А нагрузки все растут. Медицинская помощь, активная терапия почти не помогают. И тогда появляется искушение прибегнуть к стимуляторам.
Одна из главных опасностей для спортсменов мирового класса заключается в том, что, часто оказываясь в таких стрессовых ситуациях, они попадают в зависимость от препаратов.
Мы наслышаны о подобных случаях в велоспорте. На протяжении десятилетий там в ходу слово «допинг», а числу допинговых скандалов, в которых замешаны велосипедисты, давно уже потерян счет. Амфетамины, анаболики… снадобья, известные сегодня каждому. С допингом пытаются бороться, вводя систематический контроль.
Допинг и футбол?

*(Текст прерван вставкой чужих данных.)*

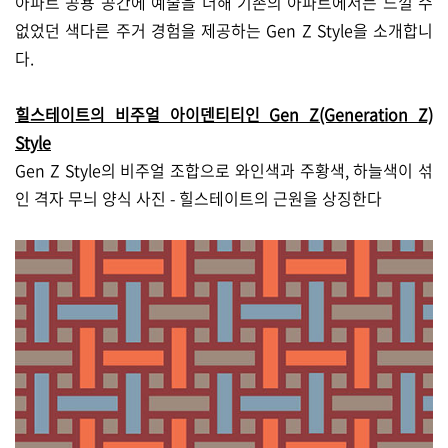
아파트 공용 공간에 예술을 더해 기존의 아파트에서는 느낄 수
없었던 색다른 주거 경험을 제공하는 Gen Z Style을 소개합니
다.
힐스테이트의 비주얼 아이덴티티인 Gen Z(Generation Z)
Style
Gen Z Style의 비주얼 조합으로 와인색과 주황색, 하늘색이 섞
인 격자 무늬 양식 사진 - 힐스테이트의 근원을 상징한다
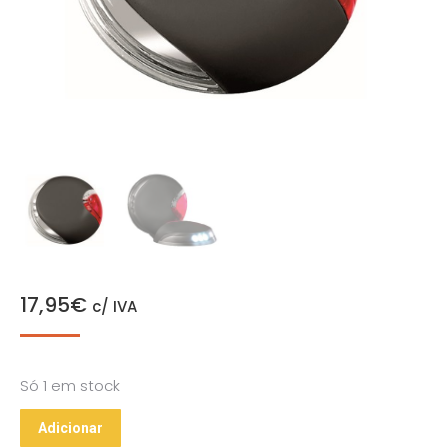
17,95
€
c/ IVA
Só 1 em stock
Adicionar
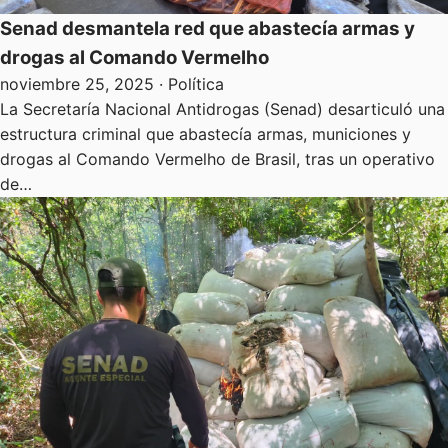
Senad desmantela red que abastecía armas y
drogas al Comando Vermelho
noviembre 25, 2025
· Política
La Secretaría Nacional Antidrogas (Senad) desarticuló una
estructura criminal que abastecía armas, municiones y
drogas al Comando Vermelho de Brasil, tras un operativo
de…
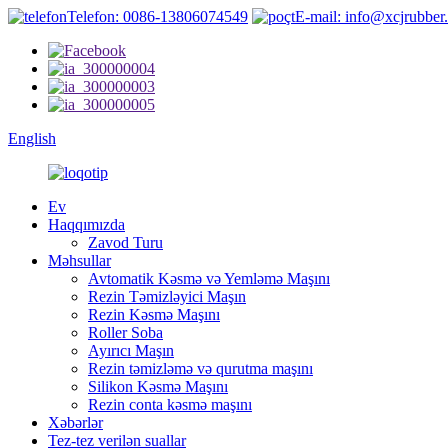
Telefon: 0086-13806074549
E-mail: info@xcjrubber
English
Ev
Haqqımızda
Zavod Turu
Məhsullar
Avtomatik Kəsmə və Yemləmə Maşını
Rezin Təmizləyici Maşın
Rezin Kəsmə Maşını
Roller Soba
Ayırıcı Maşın
Rezin təmizləmə və qurutma maşını
Silikon Kəsmə Maşını
Rezin conta kəsmə maşını
Xəbərlər
Tez-tez verilən suallar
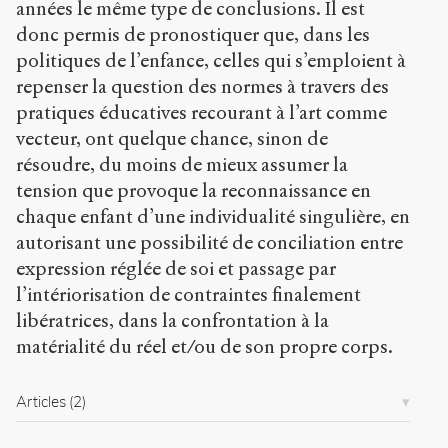
années le même type de conclusions. Il est
donc permis de pronostiquer que, dans les
politiques de l’enfance, celles qui s’emploient à
repenser la question des normes à travers des
pratiques éducatives recourant à l’art comme
vecteur, ont quelque chance, sinon de
résoudre, du moins de mieux assumer la
tension que provoque la reconnaissance en
chaque enfant d’une individualité singulière, en
autorisant une possibilité de conciliation entre
expression réglée de soi et passage par
l’intériorisation de contraintes finalement
libératrices, dans la confrontation à la
matérialité du réel et/ou de son propre corps.
Articles
(2)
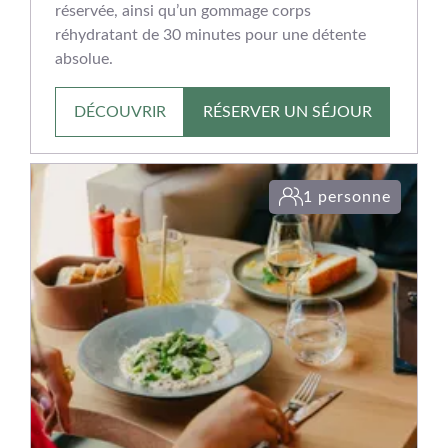
réservée, ainsi qu’un gommage corps
réhydratant de 30 minutes pour une détente
absolue.
DÉCOUVRIR
RÉSERVER UN SÉJOUR
1 personne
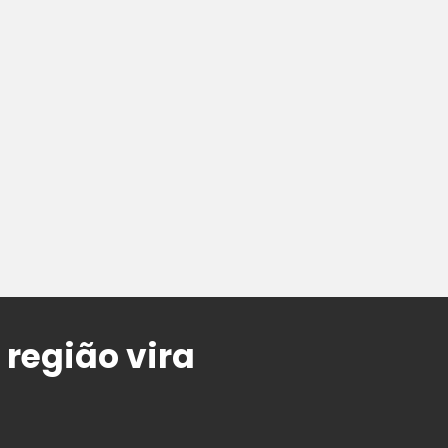
região vira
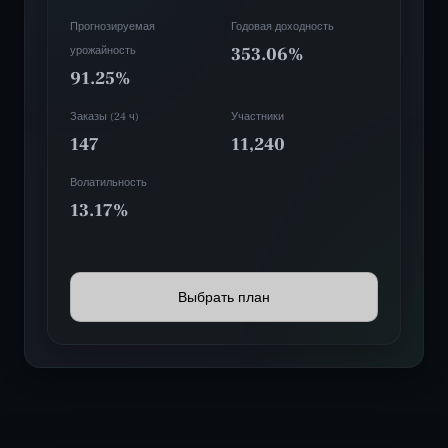
Прогнозируемая
Годовая доходность
урожайность
353.06%
91.25%
Заказы (24 ч)
Участники
147
11,240
Волатильность
13.17%
Выбрать план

Мыслимо ли это вообще? В отличие от велосипедистов футболисты после каждого матча не представляют пробирки с мочой на анализ, за исключением чемпионатов Европы и мира. Выходит, то, что не фиксируется, вообще не может существовать? Это верно лишь относительно. И в футбольном мире также существует допинг – разумеется, это абсолютный секрет, страшная тайна, табу.
Признаюсь чистосердечно: однажды на тренировке я испытал на себе действие медикамента с допинговым эффектом. Эта штука называется каптагон.
Популярны также различные составы от кашля, содержащие эфедрин. Как я выяснил, это вещество стимулирует агрессивность, повышает выносливость.
Последствия скверны: граница возможностей организма преодолена, насильственно нарушена. Продолжительное время вы расходуете свой биологический капитал без хорошо знакомого предупредительного сигнала организма: «Больше не могу!»
Затем – стремительная усталость, не проходящая несколько дней.
Несмотря на изнеможение, к вам не приходит несущий покой и отдых сон. Полное безразличие к интимной жизни.
Из этого приключения я понял для себя следующее: повторное обращение к допингу не только опасно для жизни, но и просто унизительно. Словом, нужно держаться подальше от таких экспериментов.
Ночь, но я без сна. Широко раскрытые глаза уставлены в потолок. Меня бросает то в жар, то в холод. Болит каждый мускул на теле.